The movie doesn't only shine a positive light on Africa; the movie puts black people from all over the world in a positive light. Not only is the cast primarily black; these are black actors that are known. These aren't actors you've never seen before.

"Black superheroes aren’t represented or even known as much as white ones. Think about how we didn’t even get a black Barbie until the late '60s," says Deprina Brooks. "This has been ignored for so long. So when it finally came to pass, everyone was like 'finally!'. Kids and other cultures that AREN’T white need to understand that you can be a superhero, too."

Usually, black people are portrayed in films as either slaves or thugs. Black Panther portrays them as heroes or people who are tired of being oppressed and want to rise above – as is the case of Michael B. Jordan's character Erik Killmonger.

The movie also takes real political struggles happening and portrays them in a way that isn't too in-your-face. Nakia is a spy for Wakanda who goes undercover to oppressed places and tries to help. She wants to open Wakanda up for refugees.

The people of Wakanda are opposed because they run their country on vibranium — the world's toughest metal — and they fear if other countries have access to their vibranium, it'll put Wakanda at risk. They just can't risk letting the vibranium fall into the hands of someone with not so good intentions.

This situation completely mirrors the one we are going through with our immigration policies. What this movie doesn't do is add in too much politics. They don't try to sway you to one side over the other.

"the conflict within Wakanda deals with the current issues we are dealing with. It is a conflict on whether they should do what is right — open their borders and share their potentially life-saving technology with the rest of the world — or maintain and protect their way of life by closing themselves off and ignoring the issues around the world. These issues are addressed without being too political or preachy," says Rebecca Rosado Lopez.

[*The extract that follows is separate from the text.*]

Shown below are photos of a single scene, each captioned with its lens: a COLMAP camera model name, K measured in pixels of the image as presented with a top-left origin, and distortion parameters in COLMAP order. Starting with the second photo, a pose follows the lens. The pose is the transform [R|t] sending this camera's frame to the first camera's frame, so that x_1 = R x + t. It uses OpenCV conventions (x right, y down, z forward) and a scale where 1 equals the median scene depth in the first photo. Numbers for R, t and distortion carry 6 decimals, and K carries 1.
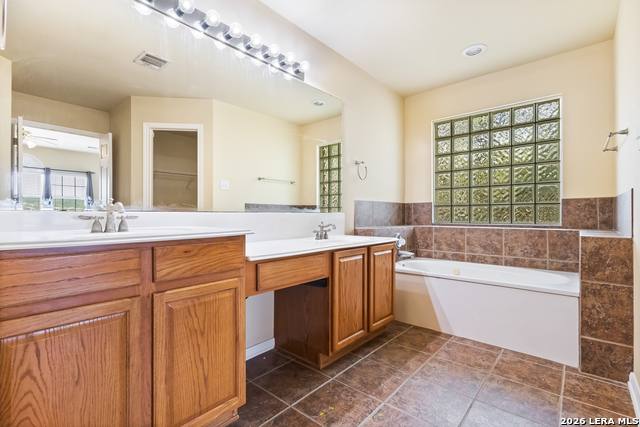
lens RADIAL K [[298.3, 0, 320.3], [0, 298.3, 213.9], [0, 0, 1]] dist [0.003322, 0.000317]
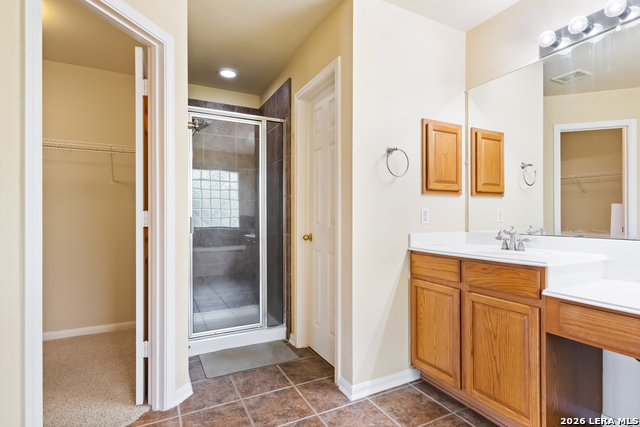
lens RADIAL K [[324.9, 0, 320.8], [0, 324.9, 215.0], [0, 0, 1]] dist [-0.001801, -0.000398]
pose [[-0.372379, -0.002647, -0.928077, 1.147388], [0.003568, 0.999984, -0.004284, -0.110395], [0.928074, -0.004907, -0.372364, 0.829099]]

Black Panther was also one of the few times where women were able to shine through. Usually, with hero movies, the woman is the love interest or the damsel in distress. In this movie, the main characters were the women.

Yes, the Black Panther and Erik Killmonger are the protagonist and antagonist, but the Black Panther surrounded himself with strong women who helped him in every way.

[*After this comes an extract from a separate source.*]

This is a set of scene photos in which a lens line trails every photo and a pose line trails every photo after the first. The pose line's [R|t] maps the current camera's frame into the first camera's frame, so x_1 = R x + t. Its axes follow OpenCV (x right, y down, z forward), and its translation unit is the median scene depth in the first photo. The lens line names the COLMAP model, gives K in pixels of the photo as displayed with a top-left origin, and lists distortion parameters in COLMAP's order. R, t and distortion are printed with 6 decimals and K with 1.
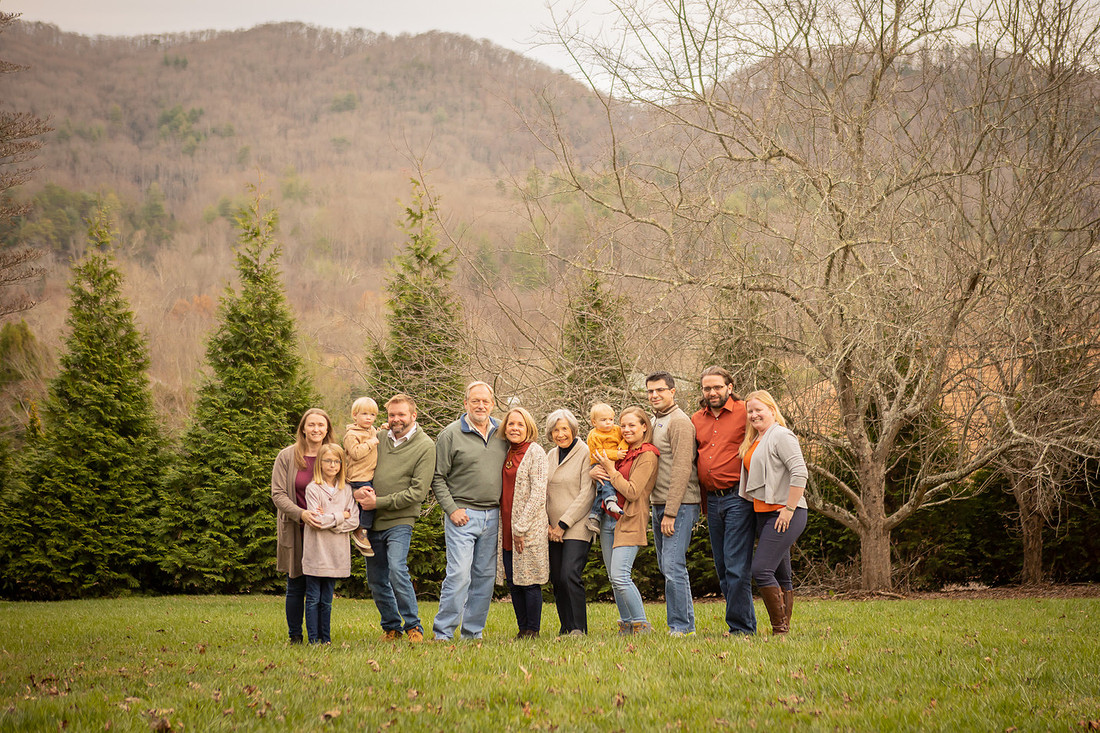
lens RADIAL K [[1848.8, 0, 595.8], [0, 1848.8, 334.4], [0, 0, 1]] dist [0.069304, 0.064149]
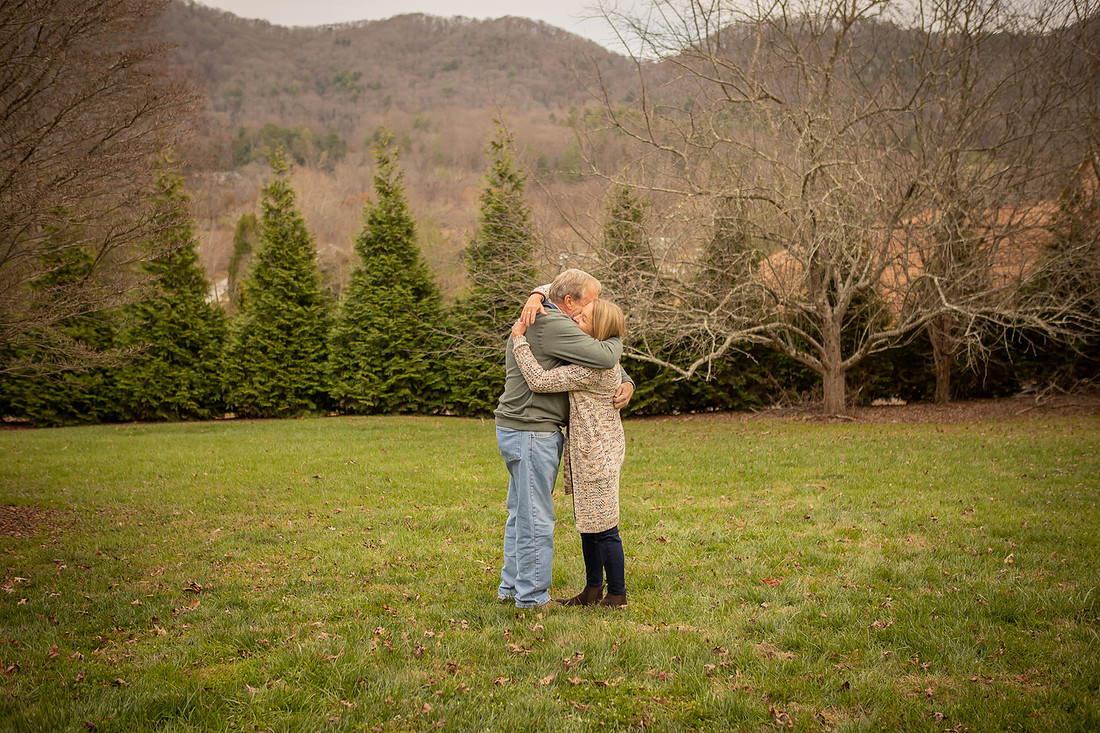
lens RADIAL K [[1159.8, 0, 547.9], [0, 1159.8, 353.6], [0, 0, 1]] dist [-0.029321, 0.015620]
pose [[0.998244, -0.012435, -0.057918, -0.010586], [0.019448, 0.992322, 0.122140, -0.014841], [0.055954, -0.123052, 0.990822, 0.112455]]
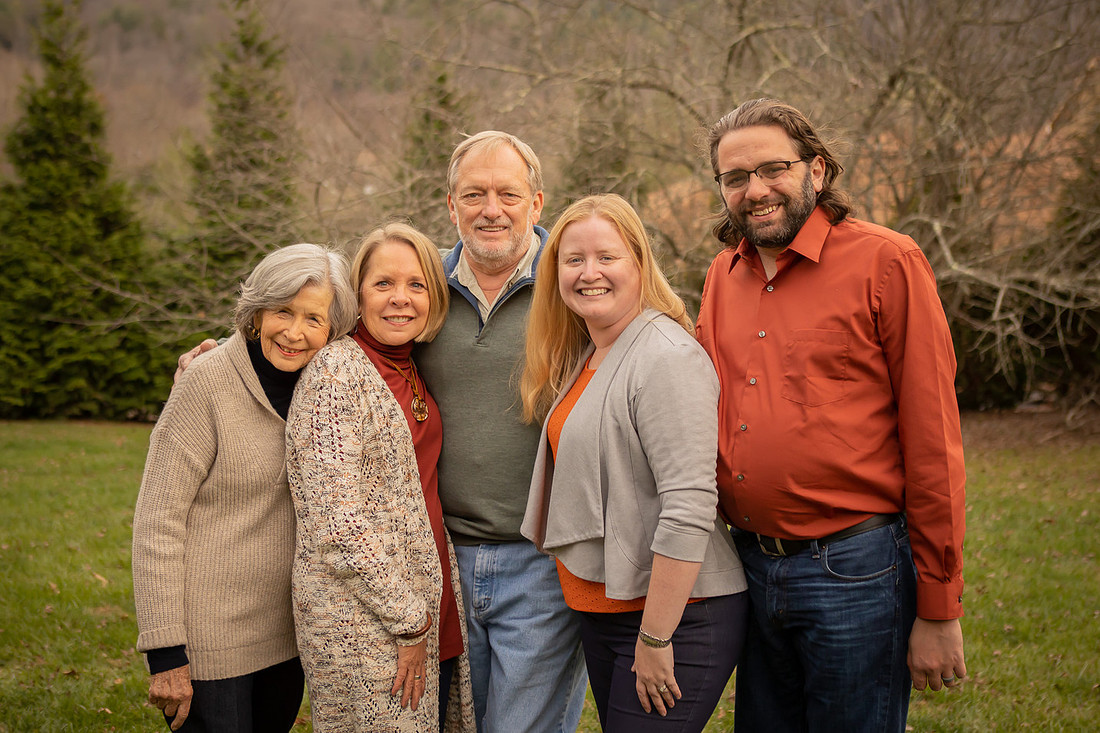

In Wakanda, the Dora Milaje is King T'Challa's army compiled of women. They are loyal and fierce soldiers who fight right alongside the king.

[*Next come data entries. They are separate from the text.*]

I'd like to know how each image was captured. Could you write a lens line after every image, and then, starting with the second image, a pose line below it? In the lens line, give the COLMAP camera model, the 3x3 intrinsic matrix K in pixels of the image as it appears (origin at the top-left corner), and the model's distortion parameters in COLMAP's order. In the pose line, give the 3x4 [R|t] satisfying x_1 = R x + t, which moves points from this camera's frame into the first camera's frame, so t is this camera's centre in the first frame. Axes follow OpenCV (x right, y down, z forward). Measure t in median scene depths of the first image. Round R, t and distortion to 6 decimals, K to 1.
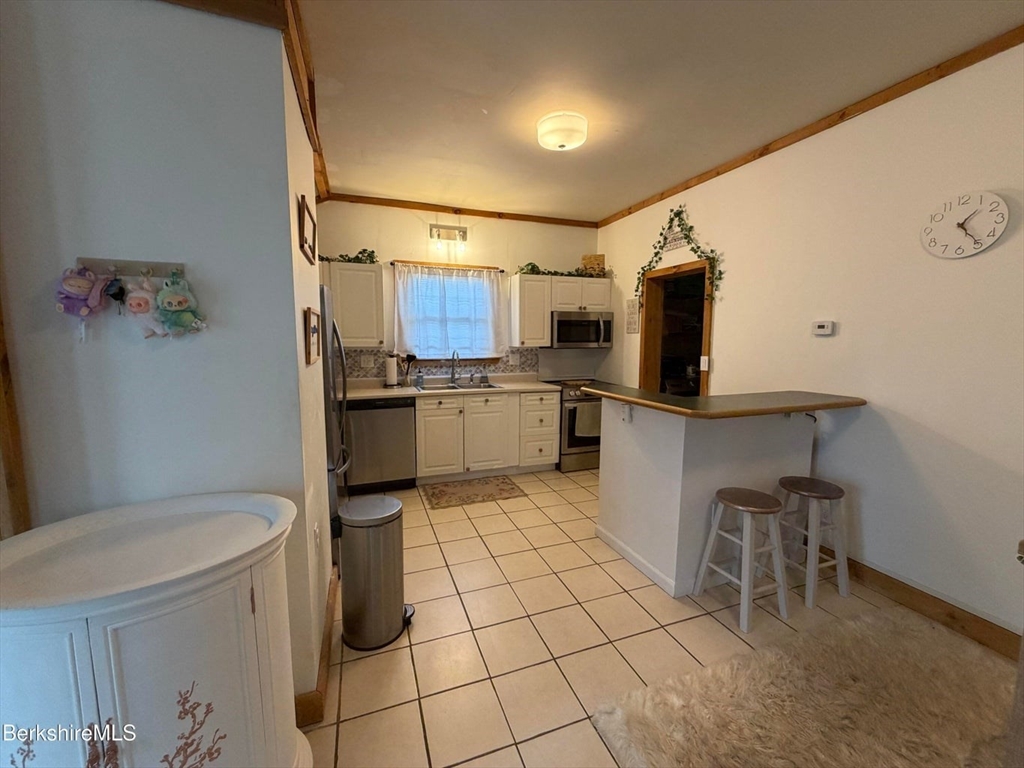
lens RADIAL K [[406.9, 0, 507.6], [0, 406.9, 382.9], [0, 0, 1]] dist [-0.000264, 0.000052]
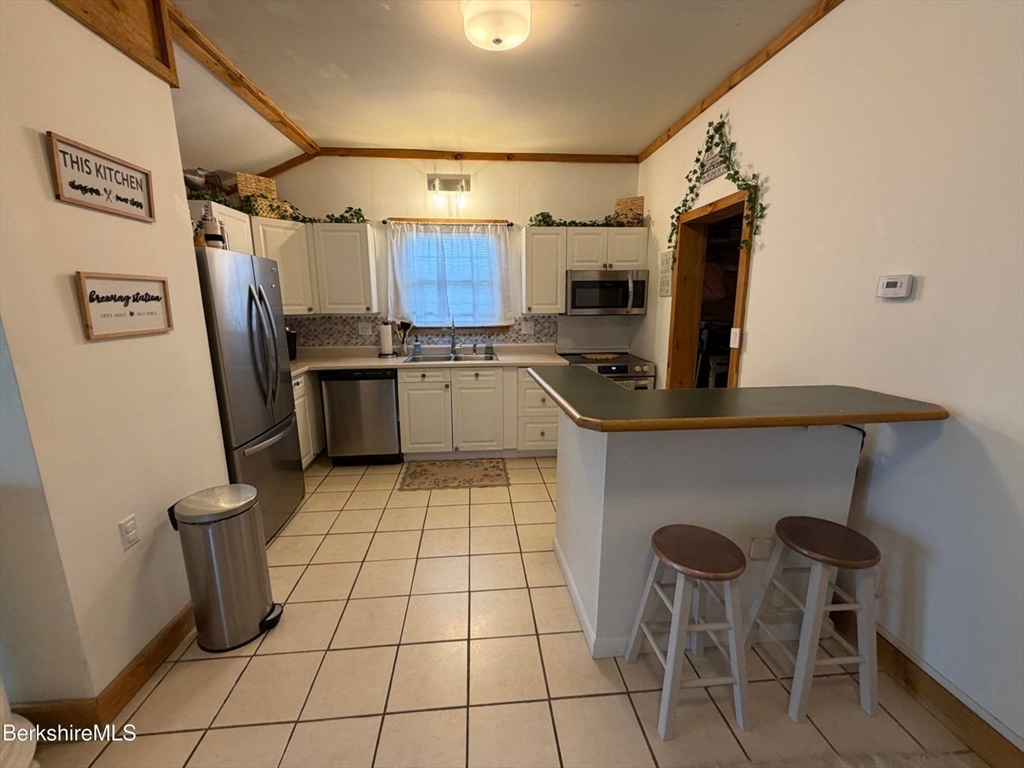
lens RADIAL K [[406.9, 0, 507.6], [0, 406.9, 382.9], [0, 0, 1]] dist [-0.000264, 0.000052]
pose [[0.965689, 0.045892, -0.255615, 0.231340], [-0.023373, 0.995627, 0.090450, -0.020367], [0.258648, -0.081372, 0.962538, 0.153998]]
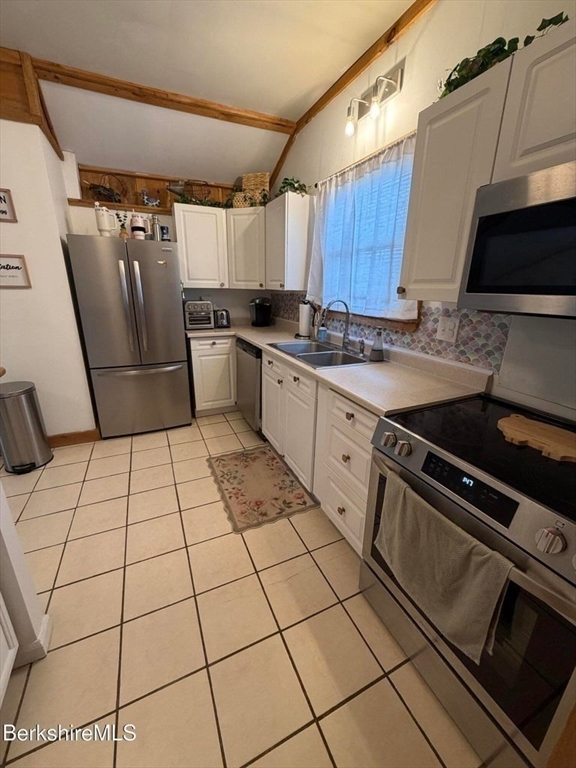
lens RADIAL K [[305.2, 0, 288.3], [0, 305.2, 381.5], [0, 0, 1]] dist [-0.000264, 0.000052]
pose [[0.086091, 0.297831, -0.950729, 0.394585], [-0.133549, 0.949109, 0.285231, -0.086979], [0.987296, 0.102414, 0.121485, 0.891309]]
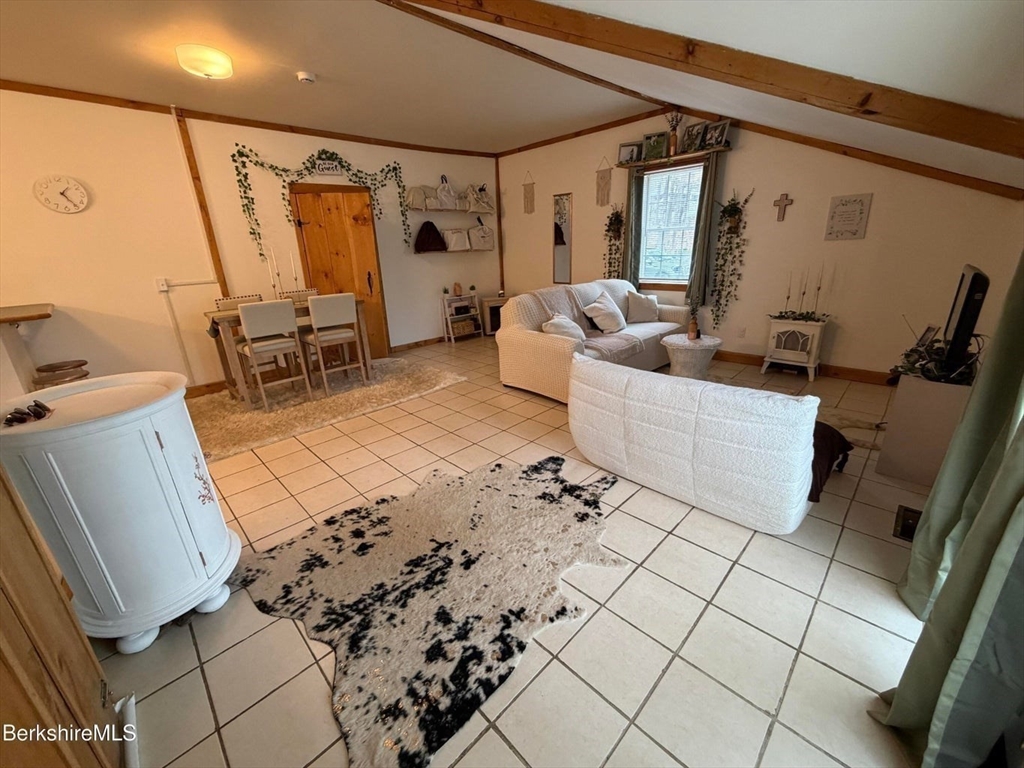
lens RADIAL K [[406.9, 0, 507.6], [0, 406.9, 382.9], [0, 0, 1]] dist [-0.000264, 0.000052]
pose [[-0.418688, -0.272871, 0.866165, -0.683655], [0.141324, 0.922591, 0.358961, 0.005873], [-0.897066, 0.272702, -0.347715, 0.044027]]
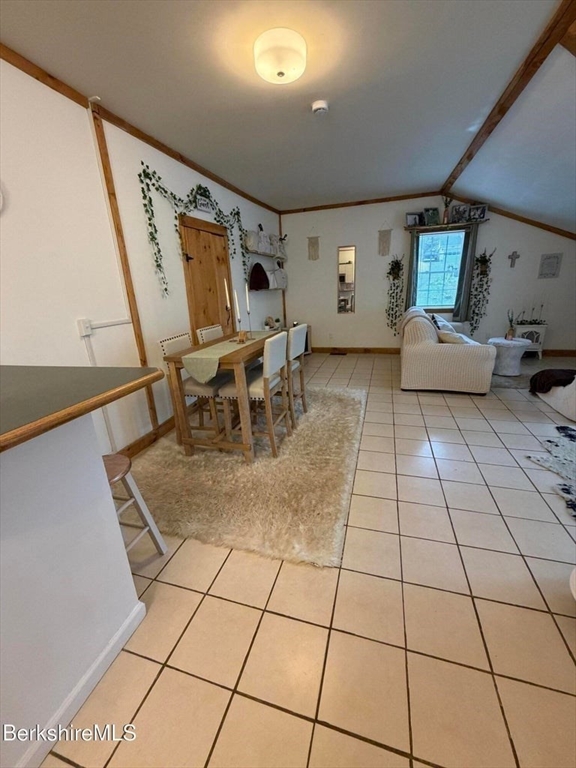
lens RADIAL K [[305.2, 0, 288.3], [0, 305.2, 381.5], [0, 0, 1]] dist [-0.000264, 0.000052]
pose [[-0.802493, -0.141957, 0.579529, -0.059135], [0.112177, 0.918069, 0.380218, -0.056675], [-0.586022, 0.370132, -0.720820, 0.599106]]
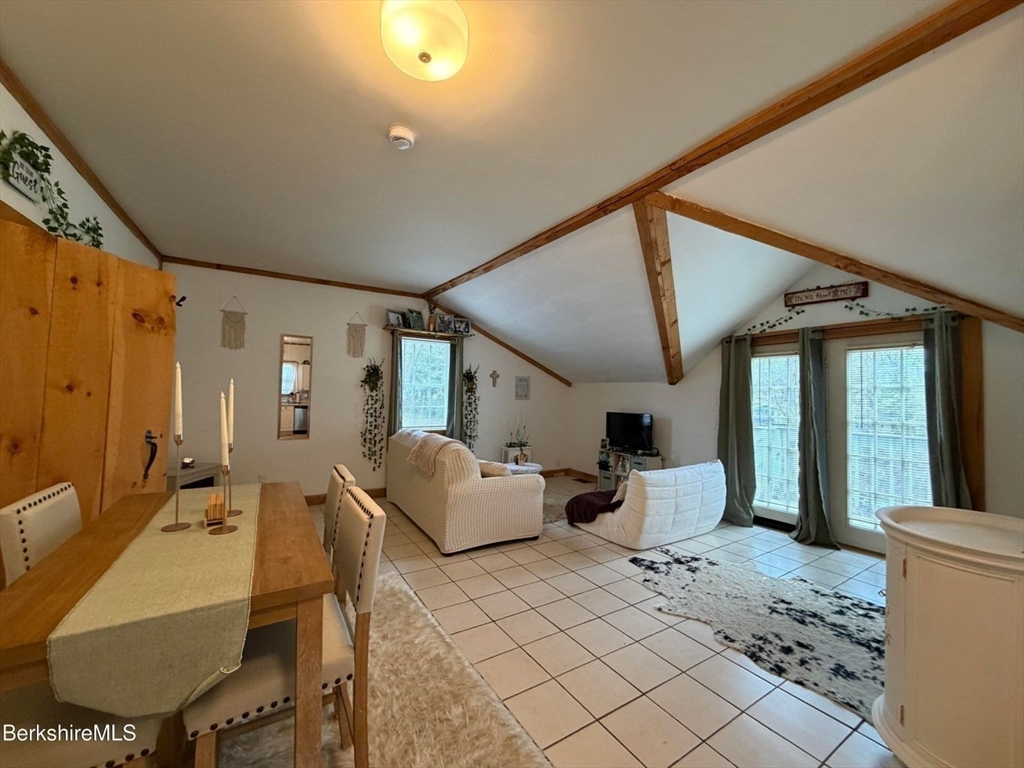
lens RADIAL K [[406.9, 0, 507.6], [0, 406.9, 382.9], [0, 0, 1]] dist [-0.000264, 0.000052]
pose [[-0.976765, -0.023163, -0.213058, 0.271978], [-0.041044, 0.995958, 0.079890, -0.047040], [0.210346, 0.086779, -0.973768, 0.505771]]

"Finally, girls can say 'I wish I was as smart as Shuri or as brave as Nakia or Okoye,'" says Grace Hernandez. "It's time for a change in the world of superheroes and Black Panther provides that."

When W'Kabi, head of security of the Border Tribe in Wakanda and T'Challa's best friend, loses his faith in Black Panther, he begins to follow orders from Erik Killmonger. During the last battle scene between the Border Tribe and the Dora Milaje, W'Kabi asks Dora Milaje soldier and his love interest, Okoye, if she'd be willing to kill him. Without hesitation, she says "for Wakanda, yes" and holds her spear up to him until he surrenders, thus ending the battle.

Women usually do not have such a big role in these movies. They are usually there just to give the hero someone to save. The women here, they are strong and intelligent. Nakia literally saves T'Challa's life at one point.

All of the technology is created and maintained by T'Challa's little sister Shuri. Usually, you would see a man, who is kind of nerdy-looking, be in charge of technology. Shuri is obviously intelligent and passionate about her technology but she is also relatable.

The relationship between her and T'Challa is like any sibling relationship. Funny banter but they have each other's back. She also has a bold personality and dresses like a normal young girl. And when it comes to fighting, she has every gadget at the ready to help Wakanda and her brother.

The times are changing for everyone in 2018. It is time movies start portraying what is really affecting us and Black Panther definitely delivers.